Regardless of whether you’ve read The Tipping Point or not (and if you haven’t, what’s wrong with you??), this Tipping Point Primer is a great read. Here’s the intro to get your hooked:
THE TIPPING POINT IS:
- That one dramatic moment in an epidemic when everything can change all at once.
- The moment of critical mass, the threshold, the boiling point, a place where the unexpected becomes expected, where radical change is more than possibility. It is a certainty. Epidemics…
- Tip b/c of the extraordinary efforts of a few select carriers. But they also sometimes tip when something happens to transform the epidemic agent itself.
- Ideas and products and messages and behaviors spread just like viruses do.
- Are another example of geometric progression: when a virus spreads through a population, it doubles and doubles again into infinity.
- Epidemics are a function of the people who transmit infectious agents, the infectious agent itself, and the environment in which the infectious agent is operating:
- They (Epidemics) have clear examples of contagious behavior.
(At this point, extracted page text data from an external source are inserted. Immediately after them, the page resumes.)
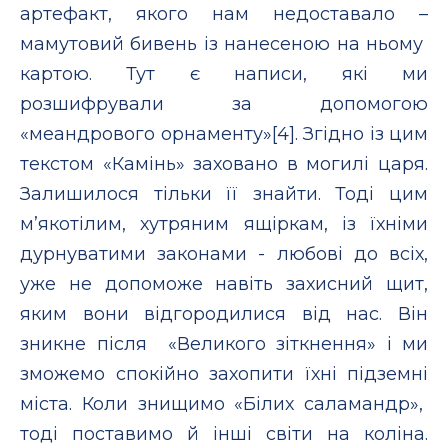
артефакт, якого нам недоставало –
мамутовий бивень із нанесеною на ньому
картою. Тут є написи, які ми
розшифрували за допомогою
«меандрового орнаменту»[4]. Згідно із цим
текстом «Камінь» заховано в могилі царя.
Залишилося тільки її знайти. Тоді цим
м’якотілим, хутряним ящіркам, із їхніми
дурнуватими законами - любові до всіх,
уже не допоможе навіть захисний щит,
яким вони відгородилися від нас. Він
зникне після «Великого зіткнення» і ми
зможемо спокійно захопити їхні підземні
міста. Коли знищимо «Білих саламандр»,
тоді поставимо й інші світи на коліна.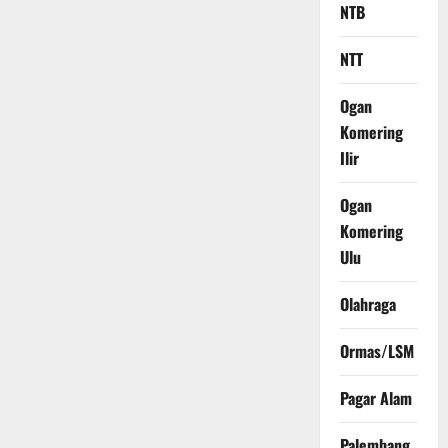
NTB
NTT
Ogan
Komering
Ilir
Ogan
Komering
Ulu
Olahraga
Ormas/LSM
Pagar Alam
Palembang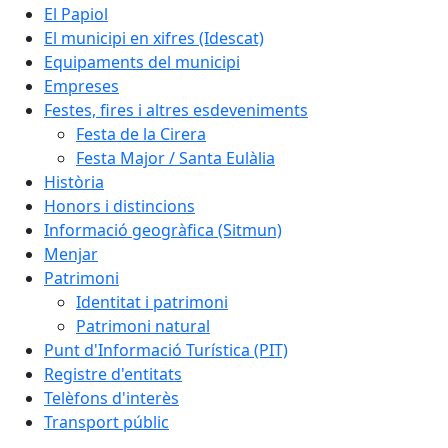
El Papiol
El municipi en xifres (Idescat)
Equipaments del municipi
Empreses
Festes, fires i altres esdeveniments
Festa de la Cirera
Festa Major / Santa Eulàlia
Història
Honors i distincions
Informació geogràfica (Sitmun)
Menjar
Patrimoni
Identitat i patrimoni
Patrimoni natural
Punt d'Informació Turística (PIT)
Registre d'entitats
Telèfons d'interès
Transport públic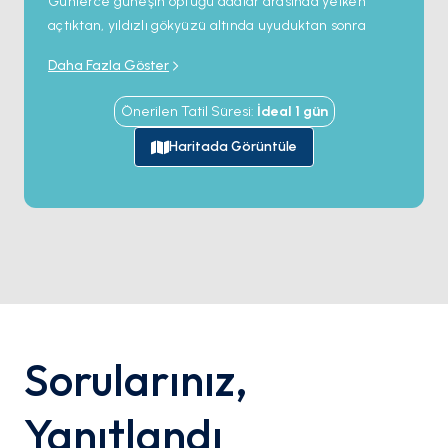
Günlerce güneşin öptüğü adalar arasında yelken
açtıktan, yıldızlı gökyüzü altında uyuduktan sonra
rotanız Atina’da tamamlanıyor.
Daha Fazla Göster
Tekneniz usulca limana yanaşırken, yanınızda sadece
bronz bir ten değil; denizin huzurunu, güneşin
Önerilen Tatil Süresi
:
İdeal
1
gün
sıcaklığını ve güvertede paylaşılan unutulmaz anıların
coşkusunu da getiriyorsunuz.
Haritada Görüntüle
Rüzgârda bir sihir var, keşfin sessiz heyecanı ve
yalnızca tuzlu hava ile açık denizlerin getirebileceği
bir iç huzuru...
✨ Biz buradayız—bir sonraki unutulmaz
yolculuğunuzda sizi tekrar karşılamak için
sabırsızlanıyoruz.
Sorularınız
,
Yanıtlandı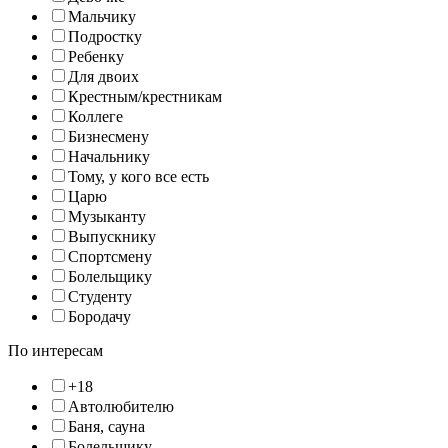
Мальчику
Подростку
Ребенку
Для двоих
Крестным/крестникам
Коллеге
Бизнесмену
Начальнику
Тому, у кого все есть
Царю
Музыканту
Выпускнику
Спортсмену
Болельщику
Студенту
Бородачу
По интересам
+18
Автолюбителю
Баня, сауна
Болельщику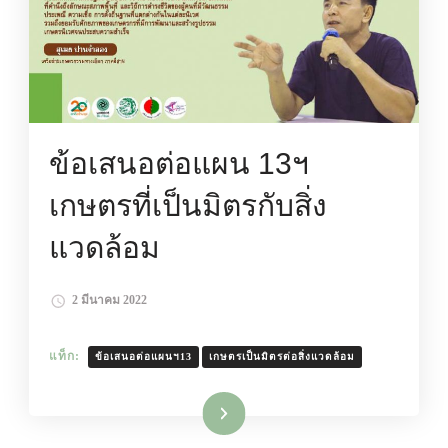
ข้อเสนอต่อแผน 13ฯ
เกษตรที่เป็นมิตรกับสิ่ง
แวดล้อม
2 มีนาคม 2022
แท็ก:
ข้อเสนอต่อแผนฯ13
เกษตรเป็นมิตรต่อสิ่งแวดล้อม
อ่านเพิ่มเติม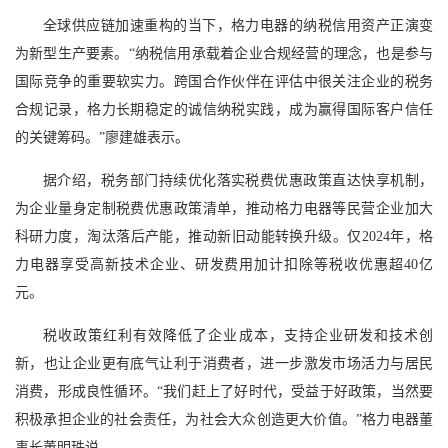
全球供应链加速重构的当下，格力电器的纳税信用资产正演变
为新型生产要素。“纳税信用承载着企业合规经营的理念，也是参与
国际竞争的重要软实力。跨国合作伙伴在评估中很关注企业的税务
合规记录，格力长期稳定的诚信纳税实践，成为赢得国际客户信任
的关键筹码。”廖建雄表示。
据介绍，税务部门持续优化落实税费优惠政策直达快享机制，
为企业量身定制税费优惠政策清单，推动格力电器等民营企业加大
科研力度，淘汰落后产能，推动新旧动能转换升级。仅2024年，格
力电器享受高新技术企业、研发费用加计扣除等税收优惠超40亿
元。
税收政策红利有效降低了企业成本，支持企业研发和技术创
新，也让企业更有底气让利于消费者，进一步激发市场活力与居民
消费，形成良性循环。“我们赶上了好时代，受益于好政策，当然要
积极承担企业的社会责任，为社会大众创造更大价值。”格力电器董
事长董明珠说。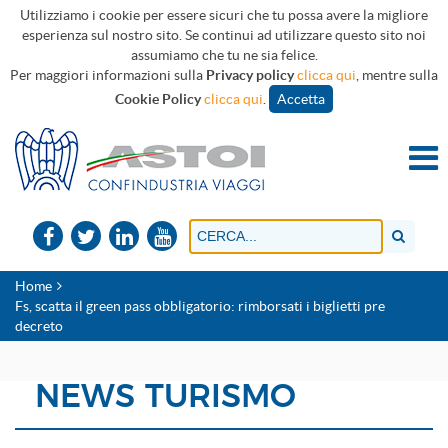
Utilizziamo i cookie per essere sicuri che tu possa avere la migliore
esperienza sul nostro sito. Se continui ad utilizzare questo sito noi
assumiamo che tu ne sia felice.
Per maggiori informazioni sulla
Privacy policy
clicca qui
, mentre sulla
Cookie Policy
clicca qui
.
Accetta
Home
Fs, scatta il green pass obbligatorio: rimborsati i biglietti pre
decreto
NEWS TURISMO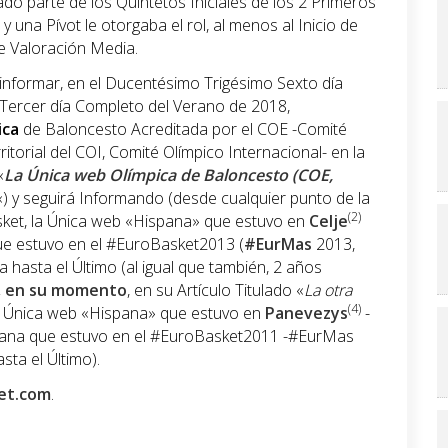
o parte de los Quintetos Iniciales de los 2 Primeros
y una Pívot le otorgaba el rol, al menos al Inicio de
de Valoración Media.
informar, en el Ducentésimo Trigésimo Sexto día
Tercer día Completo del Verano de 2018,
ica
de Baloncesto Acreditada por el COE -Comité
itorial del COI, Comité Olímpico Internacional- en la
«
La Única web Olímpica de Baloncesto (COE,
«) y seguirá Informando (desde cualquier punto de la
(2)
sket, la Única web «Hispana» que estuvo en
Celje
ue estuvo en el #EuroBasket2013 (
#EurMas
2013,
a hasta el Último (al igual que también, 2 años
B, en su momento
, en su Artículo Titulado «
La otra
(4)
la Única web «Hispana» que estuvo en
Panevezys
-
spana que estuvo en el #EuroBasket2011 -#EurMas
sta el Último).
et.com
.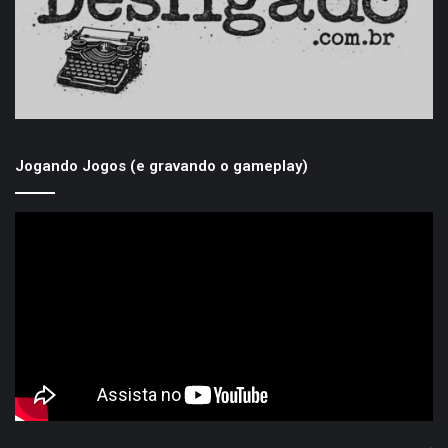
Jogando Jogos (e gravando o gameplay)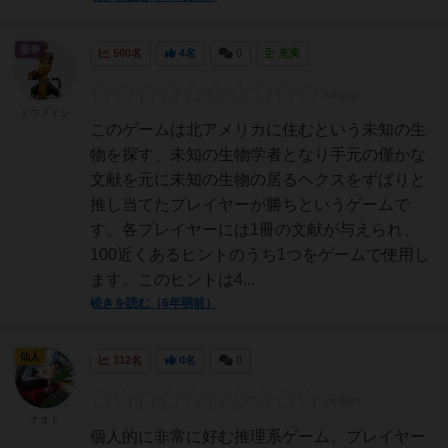
皇帝
500名
4名
0
充実
ドウメイシ
このゲームは北アメリカに住むという未知の生
物を探す、未知の生物学者となり手元の僅かな
文献を元に未知の生物の居るヘクスをずばりと
推し当てたプレイヤーが勝ちというゲームで
す。各プレイヤーには1冊の文献が与えられ、
100近くあるヒントのうち1つをゲームで使用し
ます。このヒントは4...
続きを読む（6年弱前）
仙人
312名
0名
0
ナオト
個人的に非常に好む推理系ゲーム。プレイヤー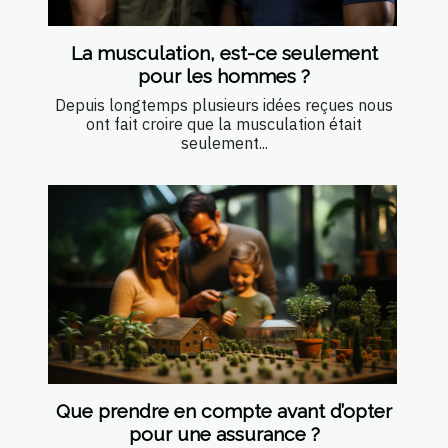
La musculation, est-ce seulement
pour les hommes ?
Depuis longtemps plusieurs idées reçues nous
ont fait croire que la musculation était
seulement...
Que prendre en compte avant d’opter
pour une assurance ?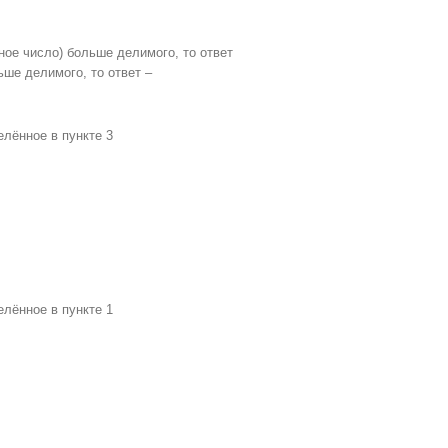
ое число) больше делимого, то ответ
ьше делимого, то ответ –
елённое в пункте 3
елённое в пункте 1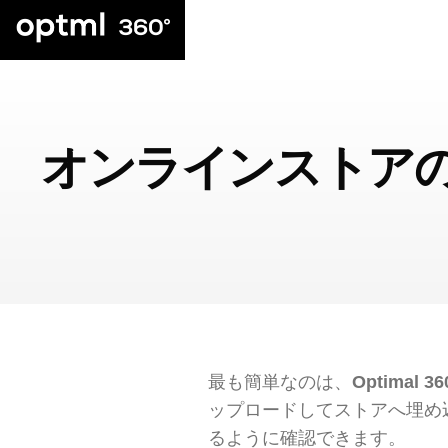
オンラインストアの
最も簡単なのは、
Optimal 36
ップロードしてストアへ埋め
るように確認できます。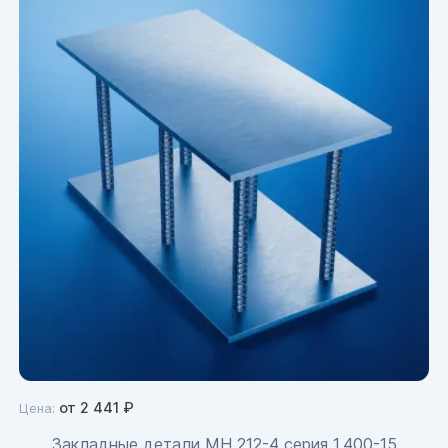
от
2 441
₽
Цена:
Закладные детали МН 212-4 серия 1.400-15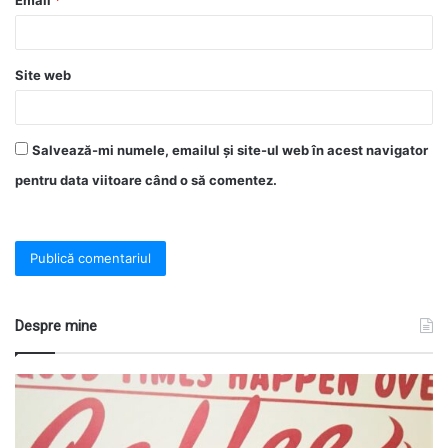
Email
*
Site web
Salvează-mi numele, emailul și site-ul web în acest navigator
pentru data viitoare când o să comentez.
Despre mine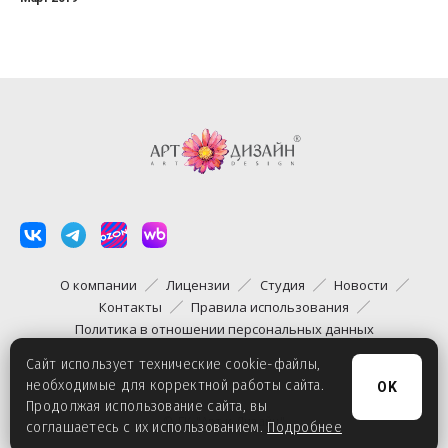
О компании
Лицензии
Студия
Новости
Контакты
Правила использования
Политика в отношении персональных данных
Сайт использует технические cookie-файлы,
необходимые для корректной работы сайта.
OK
Продолжая использование сайта, вы
© ГК "Арт и Дизайн"
соглашаетесь с их использованием.
Подробнее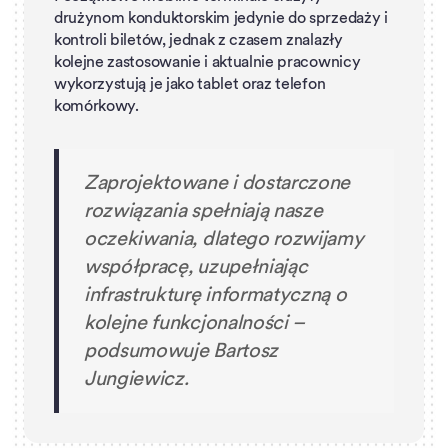
drużynom konduktorskim jedynie do sprzedaży i
kontroli biletów, jednak z czasem znalazły
kolejne zastosowanie i aktualnie pracownicy
wykorzystują je jako tablet oraz telefon
komórkowy.
Zaprojektowane i dostarczone
rozwiązania spełniają nasze
oczekiwania, dlatego rozwijamy
współpracę, uzupełniając
infrastrukturę informatyczną o
kolejne funkcjonalności –
podsumowuje Bartosz
Jungiewicz.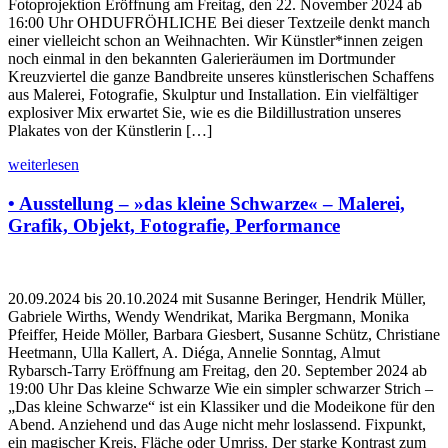
Fotoprojektion Eröffnung am Freitag, den 22. November 2024 ab
16:00 Uhr OHDUFRÖHLICHE Bei dieser Textzeile denkt manch
einer vielleicht schon an Weihnachten. Wir Künstler*innen zeigen
noch einmal in den bekannten Galerieräumen im Dortmunder
Kreuzviertel die ganze Bandbreite unseres künstlerischen Schaffens
aus Malerei, Fotografie, Skulptur und Installation. Ein vielfältiger
explosiver Mix erwartet Sie, wie es die Bildillustration unseres
Plakates von der Künstlerin […]
weiterlesen
• Ausstellung – »das kleine Schwarze« – Malerei,
Grafik, Objekt, Fotografie, Performance
20.09.2024 bis 20.10.2024 mit Susanne Beringer, Hendrik Müller,
Gabriele Wirths, Wendy Wendrikat, Marika Bergmann, Monika
Pfeiffer, Heide Möller, Barbara Giesbert, Susanne Schütz, Christiane
Heetmann, Ulla Kallert, A. Diéga, Annelie Sonntag, Almut
Rybarsch-Tarry Eröffnung am Freitag, den 20. September 2024 ab
19:00 Uhr Das kleine Schwarze Wie ein simpler schwarzer Strich –
„Das kleine Schwarze“ ist ein Klassiker und die Modeikone für den
Abend. Anziehend und das Auge nicht mehr loslassend. Fixpunkt,
ein magischer Kreis, Fläche oder Umriss. Der starke Kontrast zum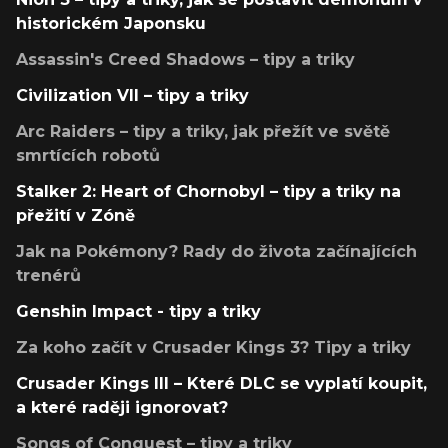
historickém Japonsku
Assassin's Creed Shadows – tipy a triky
Civilization VII – tipy a triky
Arc Raiders – tipy a triky, jak přežít ve světě
smrtících robotů
Stalker 2: Heart of Chornobyl – tipy a triky na
přežití v Zóně
Jak na Pokémony? Rady do života začínajících
trenérů
Genshin Impact - tipy a triky
Za koho začít v Crusader Kings 3? Tipy a triky
Crusader Kings III – Které DLC se vyplatí koupit,
a které raději ignorovat?
Songs of Conquest – tipy a triky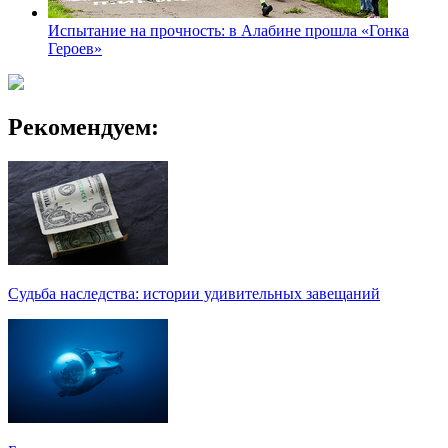
Испытание на прочность: в Алабине прошла «Гонка
Героев»
Рекомендуем:
Судьба наследства: истории удивительных завещаний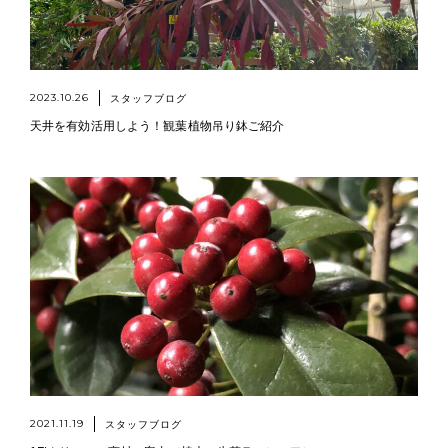
2023.10.26
スタッフブログ
天井を有効活用しよう！観葉植物吊り鉢ご紹介
2021.11.19
スタッフブログ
- They both have little changes that make big effects.
- It takes only the smallest of changes to shatter an epidemic’s equilibrium.
- They happen in a hurry.
- This is the most important trait, b/c it is the principle that makes sense of the first two and that permits the greatest insight into why modern change happens the way it does.
- Epidemics involve straightforward simple things; a “product” (I put this in quotes b/c Gladwell writes this book using mostly marketing/business ideas. However, I see it as a way to spark revolution.) and a message.
- In order to create one contagious movement, you often have to create many small movements first.
- Contagiousness is in larger part a function of the messenger. Stickiness is primarily a property of the message.